Many hazardous wastes have been disposed of improperly during the years since the chemical age began. Some of these resulted from incomplete reactions at chemical manufacturing plants; others were isomeric or side-reaction products which were not suitable for use. Still others are compounds which had been manufactured and in use, but had been discovered to present a real or potential hazard to workers in the plants manufacturing them, to their users, or to people exposed to them. Little notice was paid these discarded materials until recently, when the magnitude of their quantity has made it a problem which can no longer be ignored. Many were buried in improperly secured landfills; some in open dumps; some simply left standing in drums; some dumped on the ground.

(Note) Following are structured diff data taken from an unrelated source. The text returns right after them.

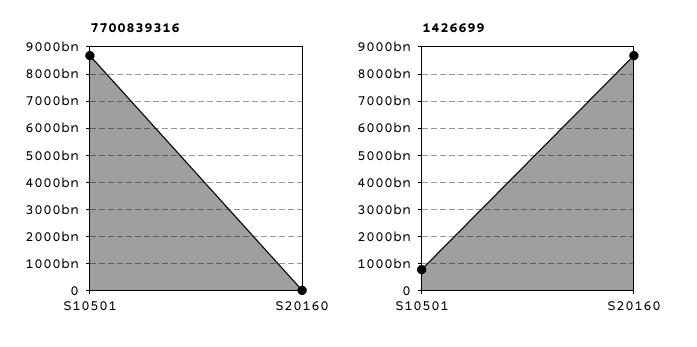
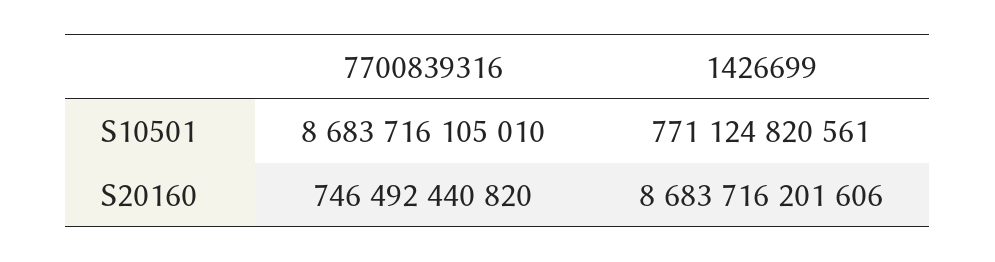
  {
    "7700839316": {
      "S10501": 8683716105010,
-     "S20160": 0
+     "S20160": 746492440820
    },
    "1426699": {
      "S10501": 771124820561,
      "S20160": 8683716201606
    }
  }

Some companies early in the "waste mangement" business charged generators for disposing of their wastes, and merely stockpiled them, without making any attempt to effect a proper, environmentally safe treatment or disposal. Thousands of these dumps are known to exist, and much attention is being given to methods of containment or disposal of their contents. More recently, much effort has gone into devising processes for their destruction or disposal.
Methods for their disposal include: secured landfills; incineration in lime or cement kilns; incineration in specially constructed incinerators designed to retain the combustion gases for long periods of time in order to insure complete oxidation; oxidation in molten salt baths which utilize the molten salt to retain the combustion products and maintain the high temperature necessary. Recently adopted processes involve reaction of polychlorinated biphenyls (PCB's) with a sodium alkyl, a process which has been in use for a long time as an analytical tool. This is a reductive process in which the sodium in the sodium alkyl abstracts the chlorine from the PCB molecule. This can result in addition of the alkyl to the biphenyl ring structure, or it may be done in a medium which can supply substituents to the fragments.
Sodium metal has also been applied to the analytical determination of organically bound halogens; reducing the covalently bound halogen and forming the negative halide ion.